We eventually managed to pull them out of there and visit the rest of the museum. There was quite a lot about natural disasters and weather / geological events and we learned a lot. That’s when I noticed this large panel about spring boxes:

Cows on panel at San Diego Reuben H Fleet Science Museum

Cows on panel at San Diego Reuben H Fleet Science Museum

I actually learned about spring boxes, something I never heard about before today. Cattle ranchers use them to prevent water springs from overflowing and wetting the land. This water can create quick sand, which could lead the cows to a fast, tragic end. So there you have it, cows on an educating panel at the science museum. Cows really are everywhere.
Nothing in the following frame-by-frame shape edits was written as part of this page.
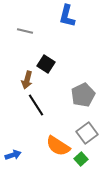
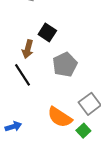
gray pentagon: (83, 95) -> (65, 65), moved
black line: (36, 105) -> (23, 75), moved

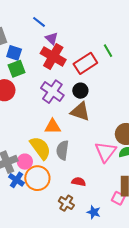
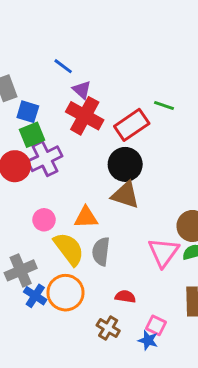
green line: (108, 51) -> (164, 106), turned -40
black circle: (80, 91) -> (125, 164), size x1.5
purple cross: (52, 92) -> (45, 159), moved, turned 30
pink circle: (25, 162) -> (44, 220), moved
pink square: (118, 198) -> (156, 325), moved

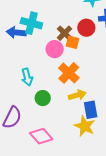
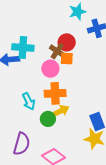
red circle: (86, 28) -> (67, 42), moved
orange cross: (69, 73) -> (55, 93), moved, turned -35
yellow arrow: (77, 95) -> (60, 111), moved

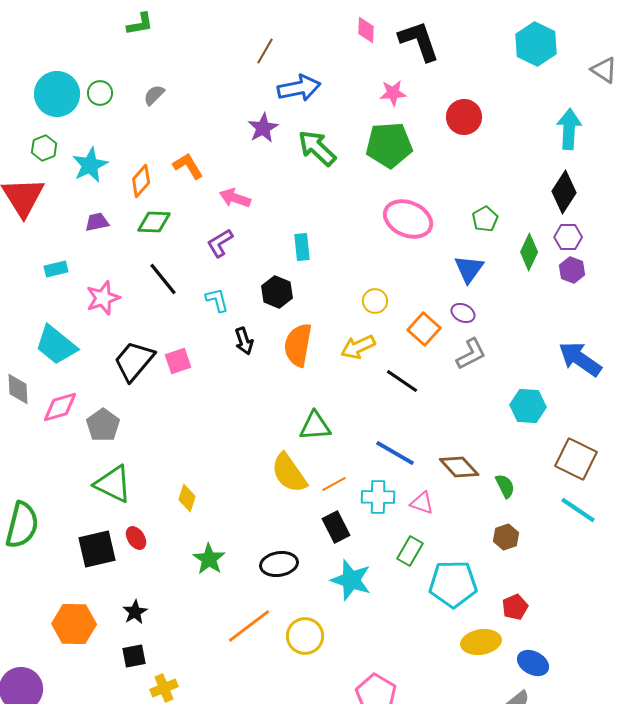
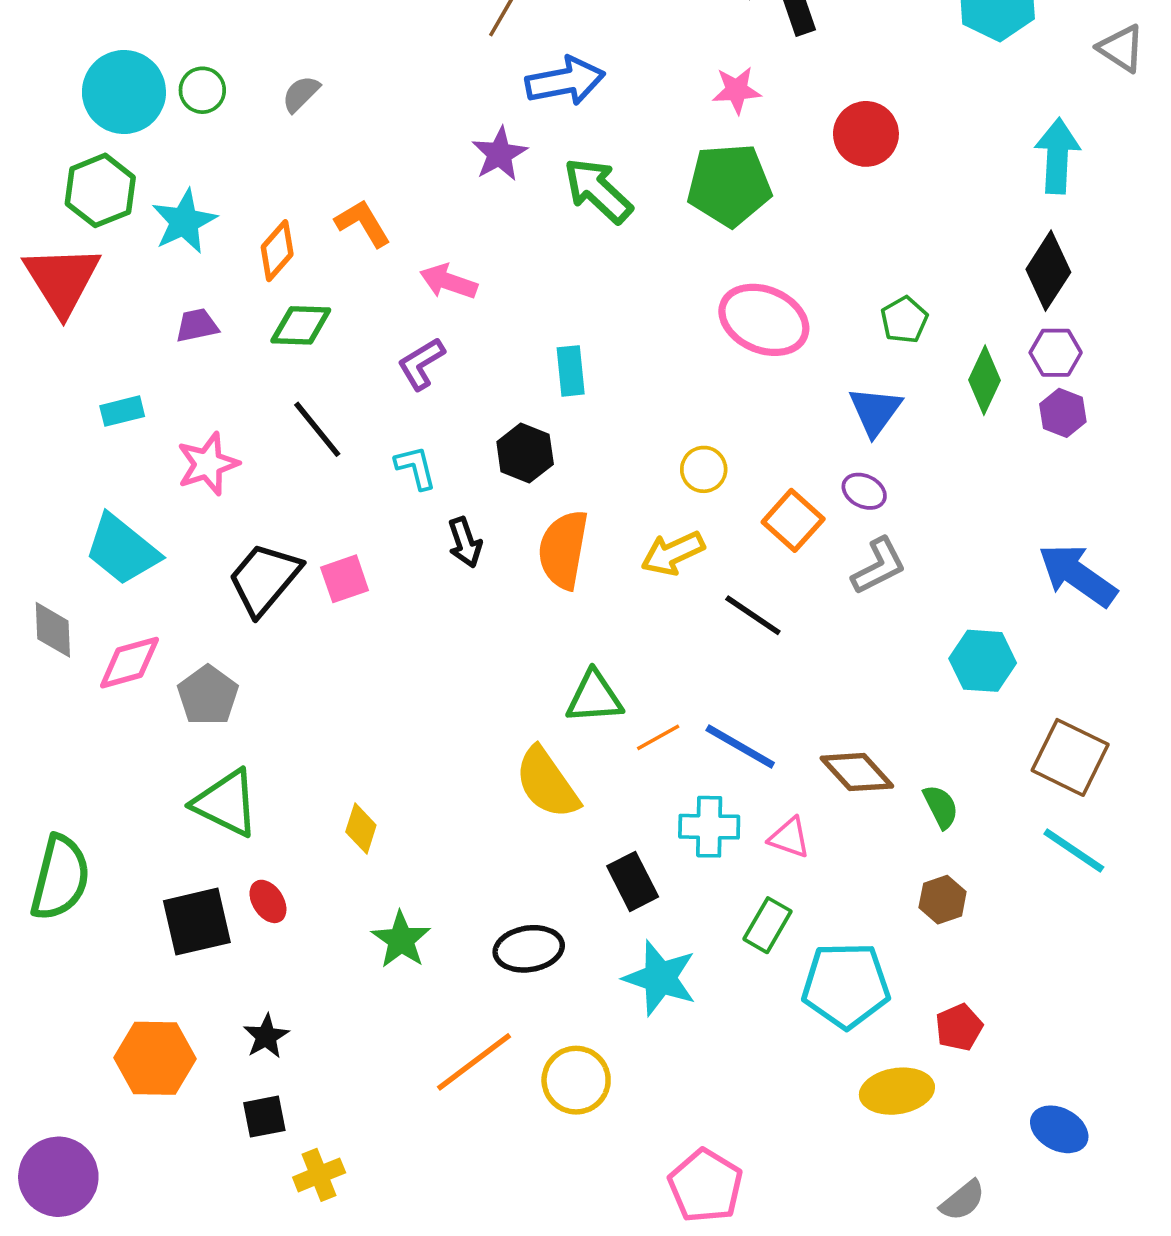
green hexagon: (44, 148) -> (100, 190), size x1.5
orange line: (334, 484) -> (658, 737), moved
blue ellipse: (533, 663) -> (1059, 1129), moved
I found cows in a book, and it’s not a children’s book

A few days ago I mentioned that I started reading Fast Food Nation by Eric Schlosser, a fascinating book on “the dark side of the all-American meal”.

Fast Food Nation book by Eric Schlosser

Fast Food Nation book by Eric Schlosser

I’m half way through the book and I’ve learned more about the fast food business than I ever imagined. This includes the history of Carl Jr’s, McDonald’s, Subway, and other successful fast food restaurants. I had no idea Ray Kroc was such a driven, but arrogant businessman, who liked to call his critics “sons of bitches”… I also learned the dirt behind fast food employment and the companies’ blatant lack of respect for labor laws and employee rights. I’ve also found out the reasons why French fries taste so good and their increasing production drives many potato farmers out of business every year.

Each chapter of the book starts with a black and white photo illustrating the theme of the chapter. This afternoon I got to read the section called “On the Range”, and this is the photo used for it:

Cow cattle photo in Fast Food Nation book

Cow cattle photo in Fast Food Nation book

Just like potato farmers, many ranchers go bankrupt every year, not being able to keep up with the fixed low price of hamburger meat.

One more interesting fact I learned so far is that there is little difference between natural and artificial flavoring. Both are made of the same chemicals (molecules), only differing by the process used to obtain them. One scientist calls natural flavoring the “outdated technology”, explaining its higher price. Both flavorings are even manufactured inside the same plants – how ironic is that? The chapter on flavoring made me relax about artificial flavors, especially when I realize how wrong everything else is with fast food…

If you watch a cowboy video, expect to see … a lot of cows!

I like to borrow educational videos from our local library for my kids to learn about people and things they may not get a chance to see in real life. So far, we’ve explored the underwater world, outer space, airplanes, construction equipment, garbage trucks… you get the picture. This week, it’s All About Cowboys!

All About Cowboys video DVD Part 2

All About Cowboys video DVD Part 2

Alright, so I can only blame myself for this one, but my kids really wanted to know more about cowboys. Of course, they’re not called COWboys for nothing so if you get to watch this 30-minute DVD, you’ll see hundreds of cattle heads in one sitting.

All About Cowboys video - cowboy and cows

All About Cowboys video - cowboy and cows

You get to learn a lot about cowboy life in this DVD, including ranching, lassoing, rodeo, horse handling and caring, etc. But yeah, let’s be honest, it’s mostly about cows… Way more about cows than I imagined.

All About Cowboys video - cow close-up

All About Cowboys video - cow close-up

As my kids were watching and saw the cattle climb onto a large trailer, I asked my oldest where he thought the cows were going. His guess was that they were going up in the mountains. I hinted that they were probably going to end up as burgers. I swear he looked at me as if I made the whole thing up. What can I say? We’re a beef-free house, so he’s got an excuse for thinking I’m a complete nutcase.

Now I saved you the best for last. I serve you… the piece de resistance:

All About Cowboys video - Cow with long horns

All About Cowboys video - Cow with long horns

This specific shot got a lot of aaahhhs and ooohhhs when it came up on the screen. Those long horns are quite impressive, I have to admit. Overall this is a really cool video to learn a lot about cowboys, but I’m all cowed out for the day!